Статкусу хочется спросить, чего это он торчит здесь в тулупе — уж не кабанов ли отпугивает посреди города? — но мелькает мысль, что никогда не умел говорить с тестем. И, пожалуй, побаивался его. Что хочешь говори, а старик чувствовал: красивые слова сплющатся, ветры развеют эхо, а ходить придется по земле, не по поднебесью летать. Особенно раздражал, когда становился за спиной и разглядывал начатый холст.
— Это, зятек, что же у тебя? Неужели человек? — откашливался он наконец, с полчаса промолчав. Весь день возился с казенными бумагами, и вот — едва припал, изжаждавшись, к воде — плевок в твой колодец.
И в самом деле — что? Сам, ошалев, смотришь на неузнаваемую мазню. Человеческая голова? Колесо со спицами? Солнце? Скорее всего сгусток, из которого разное может пробиться, нужна лишь искорка — единственная, вспыхивающая все реже и реже.
— Не знаю еще, — признаешься, будто виноват.
— Делаешь, значит, неизвестно что?
И старик, ухмыльнувшись, шаркает в свою комнату, где висит пустая клетка для канареек. Будет долго копошиться там, уже позабыв о тебе, но ты забыть его не сможешь, и чудесная искра, едва вспыхнув, угаснет. Даже передышка после того, как тесть переселился, не принесла облегчения. Ты все чаще задумывался о себе, о том, каким ты был, когда аптекарь шелестел еще старыми рецептами или с фонарем шагал на колхозные фермы. Неужели и старику милее был молодой, не умевший жить шалопай, над которым он иногда посмеивался?
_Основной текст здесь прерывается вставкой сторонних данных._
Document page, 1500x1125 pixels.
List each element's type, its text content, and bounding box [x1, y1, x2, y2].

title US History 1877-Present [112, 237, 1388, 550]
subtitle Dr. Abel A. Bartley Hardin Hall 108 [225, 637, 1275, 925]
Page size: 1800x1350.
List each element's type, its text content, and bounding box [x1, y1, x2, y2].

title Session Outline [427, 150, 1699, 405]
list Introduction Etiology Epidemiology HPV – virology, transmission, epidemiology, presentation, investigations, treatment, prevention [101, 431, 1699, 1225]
Вот и снова тесть заявил о себе, и не только тебе — всему городу. Подростки ходят в расстегнутых куртках, студенточки распустили волосы, а он, изволите ли видеть, в тулупе!
— Снега ни клочка, люди чуть ли не по-летнему одеты, а вы закутались, — решился наконец упрекнуть Статкус.
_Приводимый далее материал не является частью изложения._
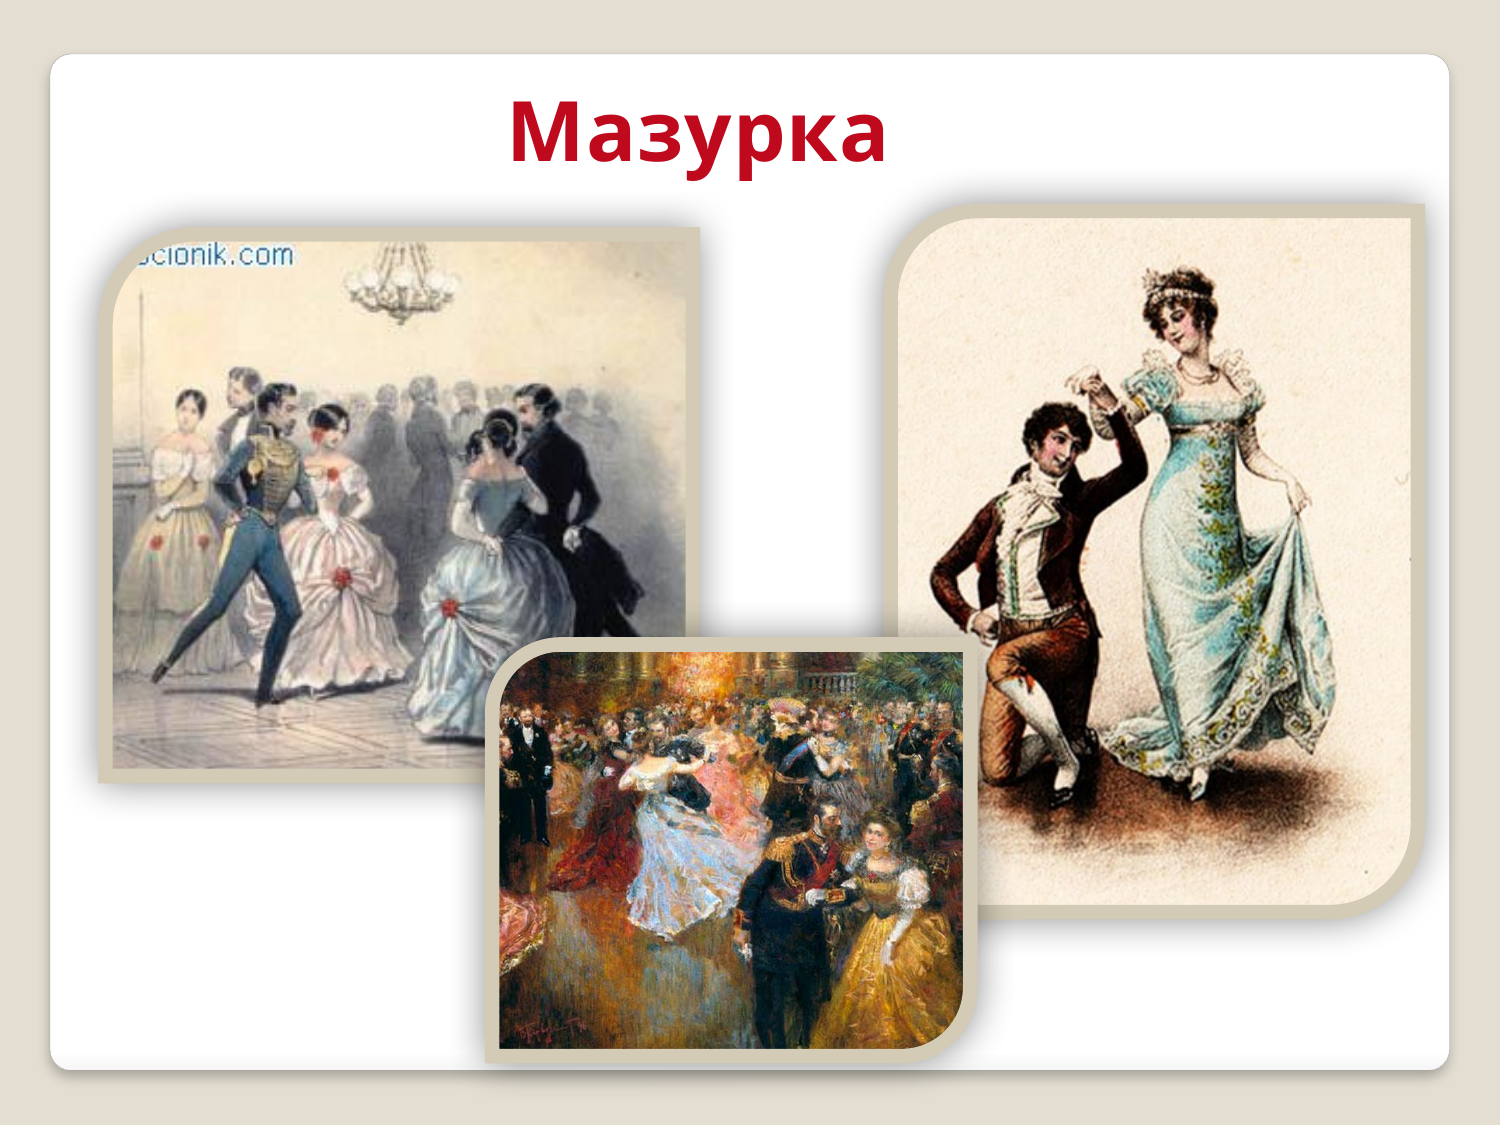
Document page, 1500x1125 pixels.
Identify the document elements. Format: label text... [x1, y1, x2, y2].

picture [105, 210, 1419, 1057]
text_box Мазурка [492, 70, 1043, 186]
— Верно, зятек, снега и в помине нету, все без шапок гуляют, как без голов! — Еронимас Баландис по-прежнему умел ответить, хотя изрядно сник, перешагнув за восьмой десяток — ласка или еж, в тулуп забравшиеся.
— Тепло же, солнце припекает, — доказывал Статкус без особого энтузиазма, потому что и сам старался не слишком панибратствовать с коварным декабрем. — Думаете, все, взяв с вас пример, напялят шапки и шубы?
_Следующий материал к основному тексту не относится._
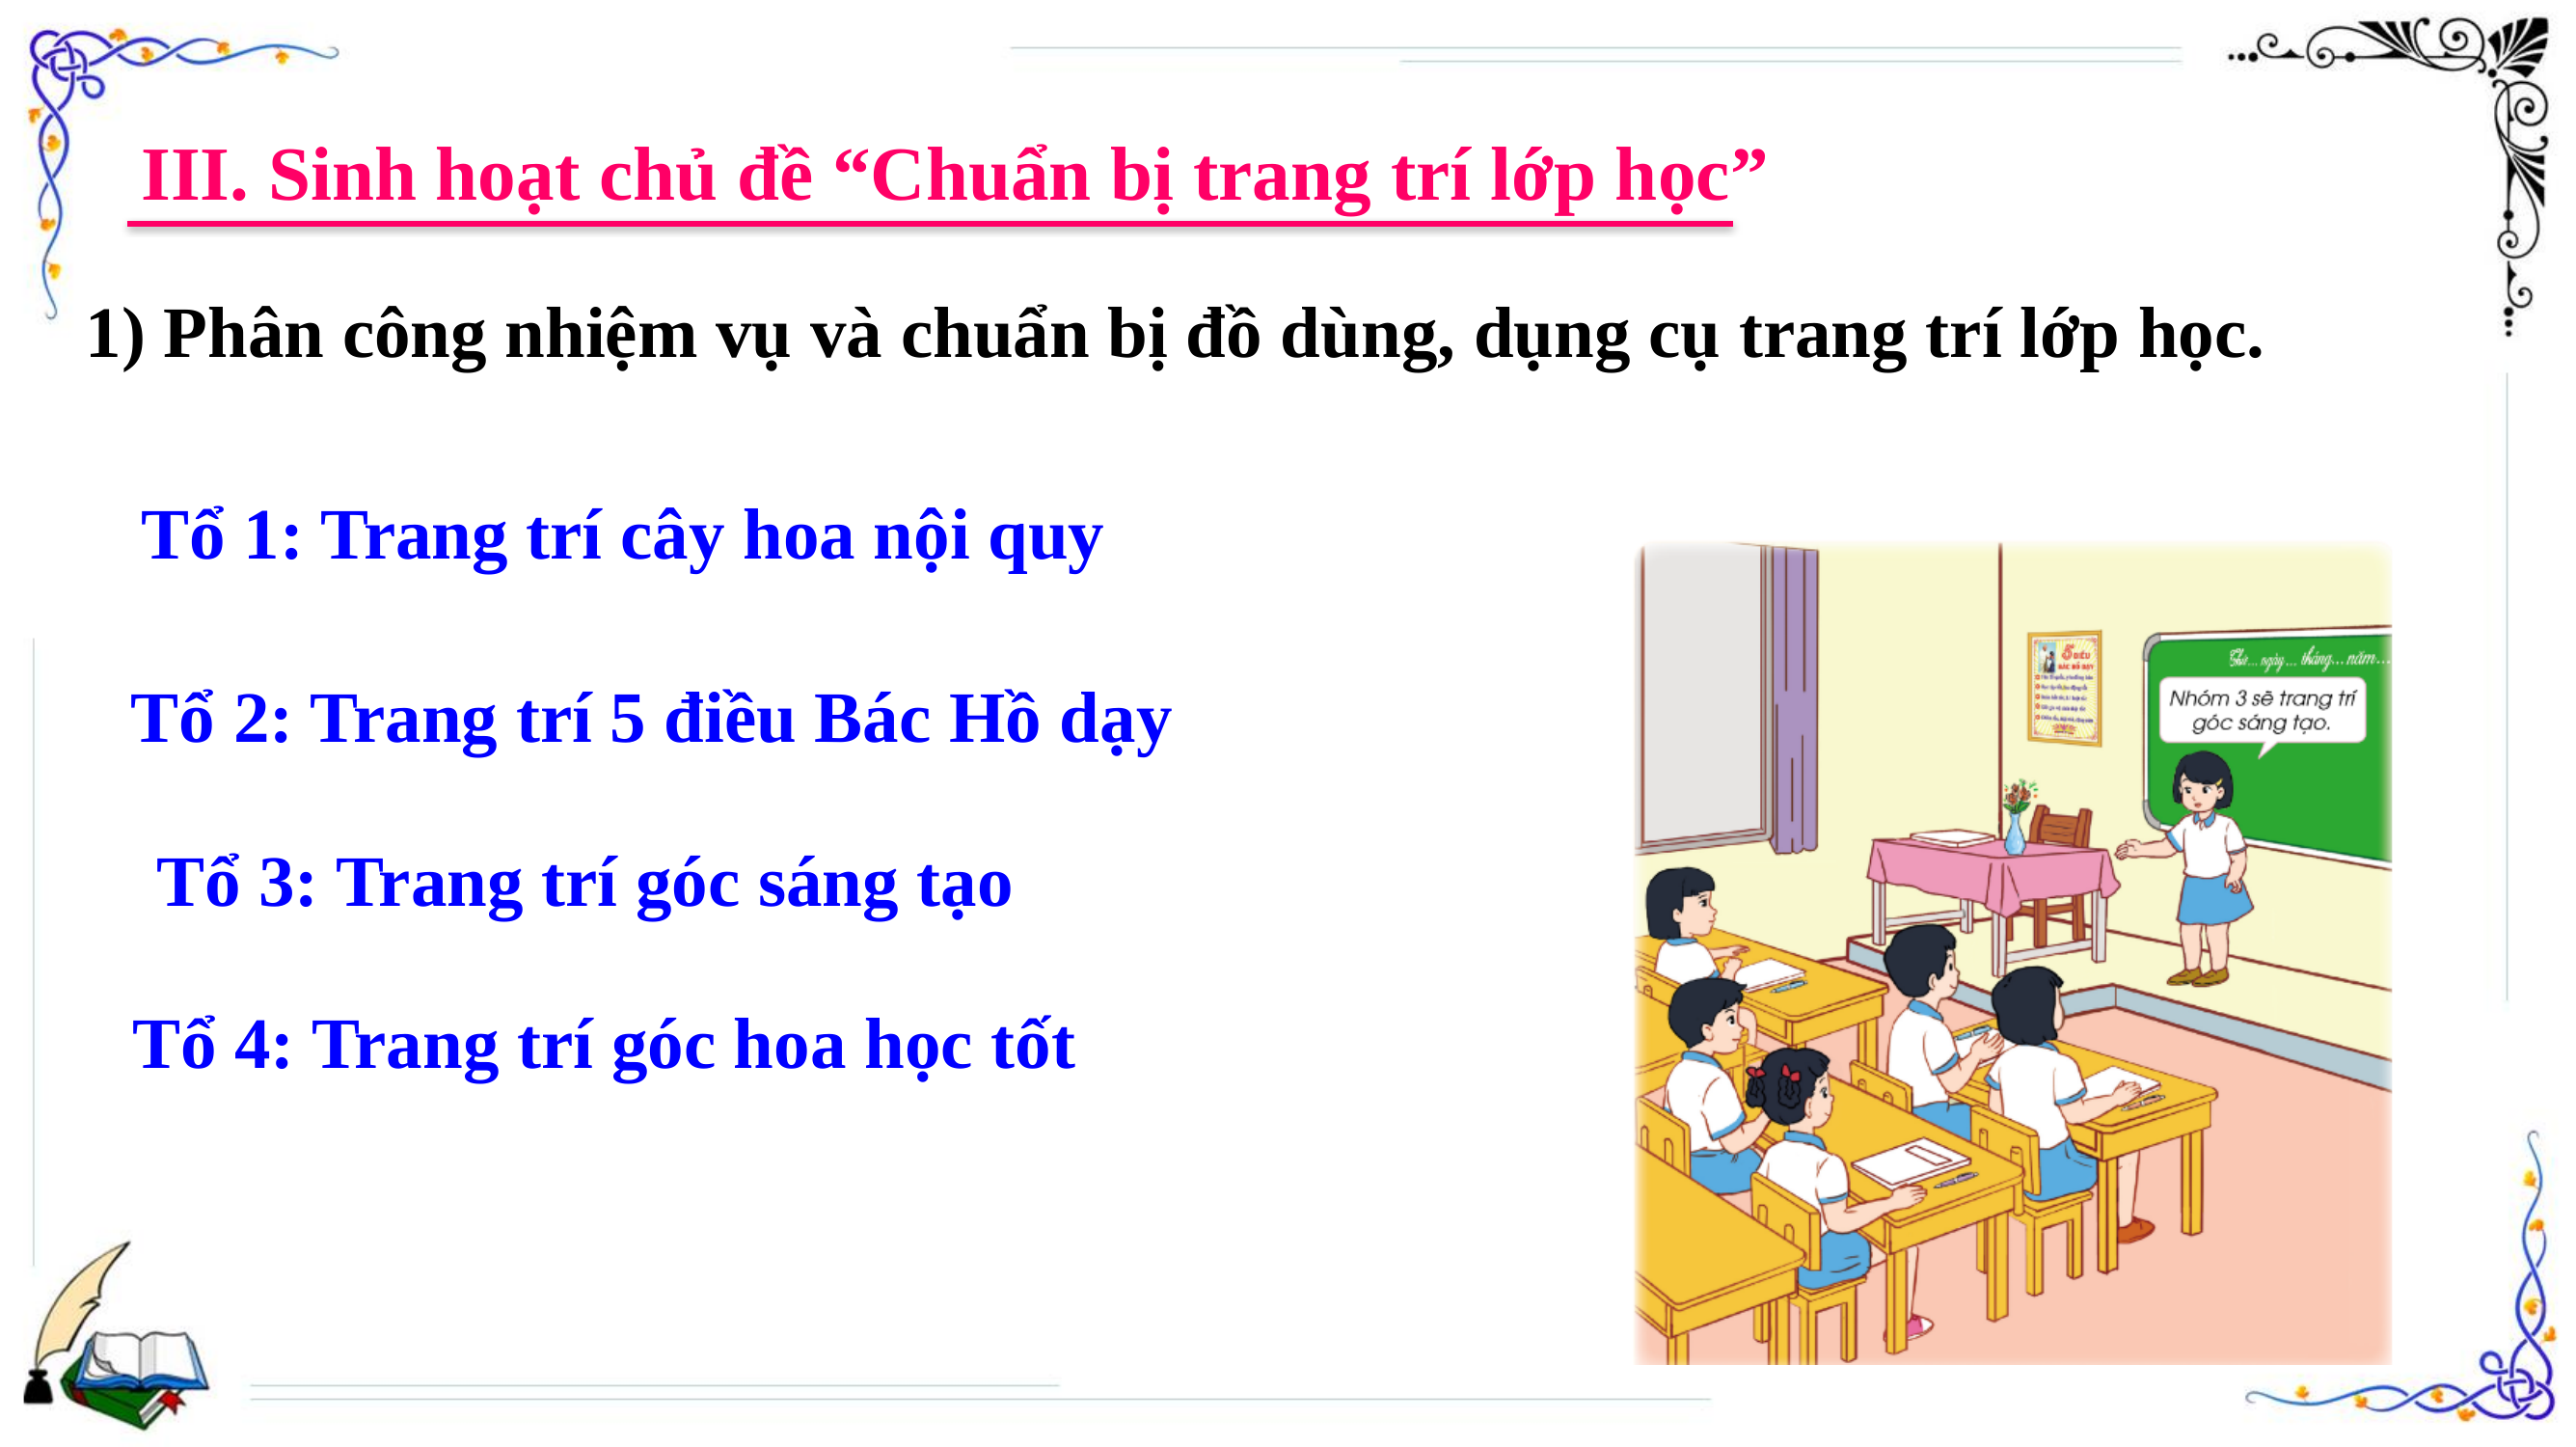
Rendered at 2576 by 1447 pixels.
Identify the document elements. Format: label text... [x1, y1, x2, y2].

— Ничего я не думаю. Показываю, как должно быть.
Показывает, как должно быть. Значит, махни рукой на солнце, на зацветшую примулу, о чем пишут газеты, и парься в тулупе? Какого рожна? Потому что на календаре декабрь, зимний месяц? Многое должно было бы быть, как учат или пишут! Но вот твой зять идет на заседание, которое ему глубоко противно. Увидел бы ты, отец, как вскинет он вверх руку, будто резиновый протез. Все поднимут — один ты не поднимешь? Хочется человеку стать лауреатом, как его обидишь! Твоей дочке необходимо поступить в Художественный, как ее разочаруешь?
— Что же изменится оттого, что вы нахохлились здесь, будто филин? — не удержался, чтобы не уколоть, Статкус.
— Ничего не изменится, зять.
— Так зачем сидеть? Какой смысл?
Еронимас Баландис не шелохнулся.
— Будет и снег, и лед, все будет. Шуба есть, значит, придет и зима.
Никто не умеет испортить настроение так, как тесть. И почему он недоволен мною, сердито раздумывал Статкус. Ему не терпелось уйти от этой скамьи, от хитрых глазок, от напоминающего о войне, послевоенных годах и о многом другом тулупа, который, стоит старику шевельнуться, погромыхивает, словно жестяной. Чем я его не устраиваю? Жену не бросаю, как некоторые, переживая вторую молодость. Ни рубля не взял, когда он продал дом. И по сей день мог бы жить у нас. Вот ведь фрукт! Но не оставишь же его одного на улице.
— Послушайте, и давно вы тут?
Статкуса держал у скамейки не только долг — дурацкое предположение, что старик, несмотря на свою тупость, знает о чем-то таком, чего не знают ни он, Статкус, ни другие люди. Нечто подобное испытывал и тогда, когда старик стоял у него за спиной и смотрел на мольберт.
Маленькая головка выползла из ворота тулупа, хитро сверкнули глаза.
— С самого утра. Свиней кормить, как другим, не надо. Печку топить не надо. Разве не так?